President Obama should pave the way toward formal negotiations through close consultations with Prime Minister Singh. The Prime Minister's upcoming visit to Washington will provide Obama with an ideal opportunity to propose a stronger U.S.-India relationship and greater support for more visible Indian leadership in international organizations like the G20 in exchange for reactivating negotiations with Pakistan. A public track would explore water resource management, an attenuation of the Indian occupation, and the expansion of trade and transportation linkages. Concurrently, a reopened backchannel would negotiate the intractable issues: establishing the borders and the final status of Kashmir; a referendum of the Kashmiri people on independence; counter terrorism cooperation to neutralize Lashkar-e-Taiba and Jaish-e-Mohammed; and a mutual troop drawdown along the Line of Control that separates the two armies. Throughout this process the United States should not be in the spotlight, but it should have a seat at the table.

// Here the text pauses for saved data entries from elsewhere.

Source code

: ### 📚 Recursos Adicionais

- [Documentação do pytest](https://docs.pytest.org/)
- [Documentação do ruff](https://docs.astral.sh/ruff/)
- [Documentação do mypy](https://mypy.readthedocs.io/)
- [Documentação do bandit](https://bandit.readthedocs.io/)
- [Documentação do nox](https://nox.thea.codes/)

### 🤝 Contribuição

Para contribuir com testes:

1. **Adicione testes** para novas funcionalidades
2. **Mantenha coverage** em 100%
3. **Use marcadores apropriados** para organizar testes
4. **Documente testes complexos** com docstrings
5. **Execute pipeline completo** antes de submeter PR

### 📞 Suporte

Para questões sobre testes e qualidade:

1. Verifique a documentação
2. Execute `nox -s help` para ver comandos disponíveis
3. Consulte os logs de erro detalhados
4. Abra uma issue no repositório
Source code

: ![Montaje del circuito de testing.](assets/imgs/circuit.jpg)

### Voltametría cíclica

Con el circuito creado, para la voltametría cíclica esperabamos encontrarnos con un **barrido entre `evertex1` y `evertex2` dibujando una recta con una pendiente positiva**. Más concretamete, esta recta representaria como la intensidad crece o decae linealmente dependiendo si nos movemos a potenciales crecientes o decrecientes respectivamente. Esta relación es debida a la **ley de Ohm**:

Past back channel negotiations have failed when negotiators did not prepare their domestic constituencies for the painful compromises ahead. Political elites must manage expectations in both countries. The U.S. could further bolster the process by employing a routine framework that keeps the parties at the table, especially when terrorists seek to disrupt reconciliation with more 11/26-style attacks.
Even if American insistence on formalized negotiations is deemed imprudent, a change in tone is needed. Holbrooke should be liberated from his narrow mandate. Such a move would signal the Obama administration's preference for movement on Kashmir.
Secretary of State Clinton's trip to the region this week was yet another example of a missed opportunity to propose a more ambitious policy. Clinton rebuffed Prime Minister Syed Yusuf Raza Gilani's request for U.S. mediation on October 28, a rare demonstration of Pakistani political will. Hopefully, Pakistan will continue to coax a U.S. about-face.
In his attempt to defuse the 1999 Kargil crisis -- the last time Pakistan and India were eyeball-to-eyeball with their fingers on the nuclear button -- President Clinton talked down then-Pakistani Prime Minister Nawaz Sharif by promising to "take a personal interest in the Kashmir dispute." Now is the time for another visionary U.S. leader to live up to that oft-broken promise.
Joshua Gross is a master's candidate at the Fletcher School of Law and Diplomacy at Tufts University. He formerly served as the director of media relations for the Embassy of Afghanistan in Washington. The views expressed are his own.